Was Pilate a Christian?

The Gospel of Matthew reports that Pilate’s wife said to him, “Have thou nothing to do with that just man; for I have suffered many things this day in a dream because of him” (Matthew 27:19). This report may have found its way into the Gospels from a variety of different channels such as rumor, legend, or secondhand testimony. Some early Christians proposed that this report represents firsthand knowledge on the part of the evangelist; and therefore Pilate’s wife, or even Pilate himself must have converted to the gospel of Jesus Christ.

The tradition of Pilate converting to Christianity has a complicated history that begins in the latter half of the second century when Irenaeus (A.D. 130-200) and Tertullian (A.D. 160-220) reported that added knowledge could be found in extracanonical documents about Jesus’ trial before Pilate and that Pilate had written personally to the emperor Tiberius about Jesus.

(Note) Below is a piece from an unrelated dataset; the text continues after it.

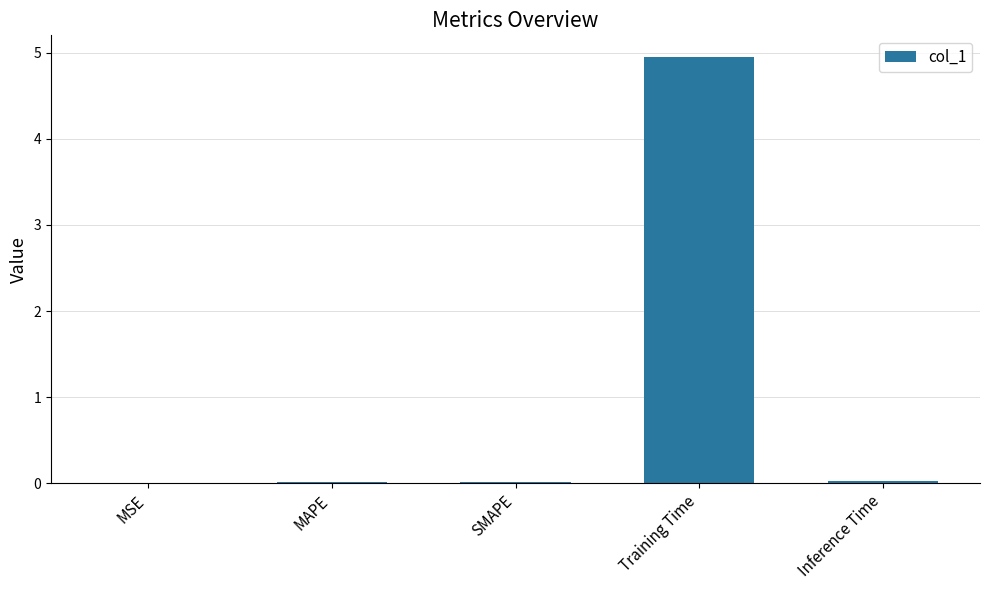

The value at Training Time is 3.4. True or false?

False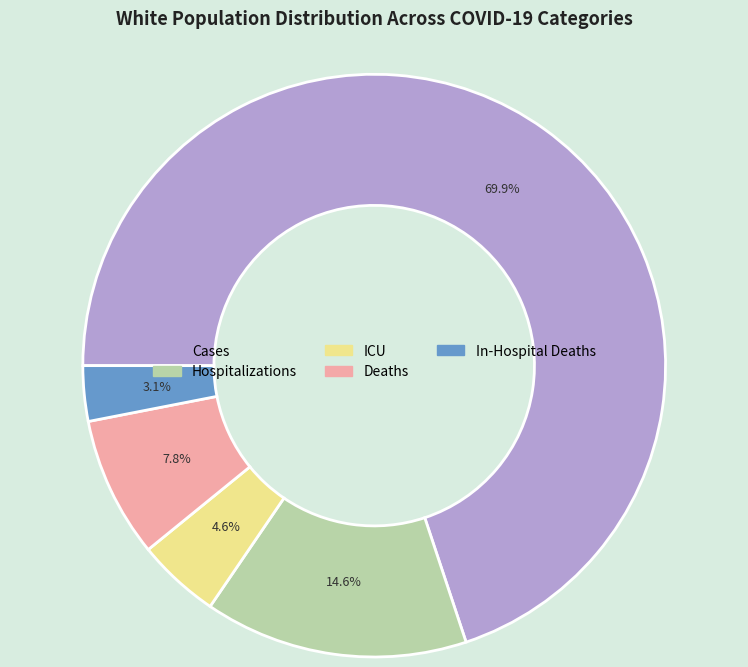

What is the total percentage of Deaths and In-Hospital Deaths?

10.9%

These passing references most likely find their origin in the pseudepigraphal Acts of Pilate. The Christian Acts of Pilate were most likely written in the second century as a counterbalance to the pagan Acts of Pilate that had been forged at the time of Maximin and that were being taught in schools as a refutation of Christian doctrines and claims. The Christian Acts of Pilate undermines the pagan forgery by reporting special knowledge about the details of Jesus’ interrogation before Pilate, Pilate’s secret inquiry of the chief priests after Jesus’ crucifixion, and his private conversion to Christianity. The success of the Christian Acts of Pilate can be appreciated by the fact that they survived while the pagan Acts have been lost. Knowing the history of these documents inspires little confidence that they report any kernel of historical truth about Pilate’s conversion to Christianity.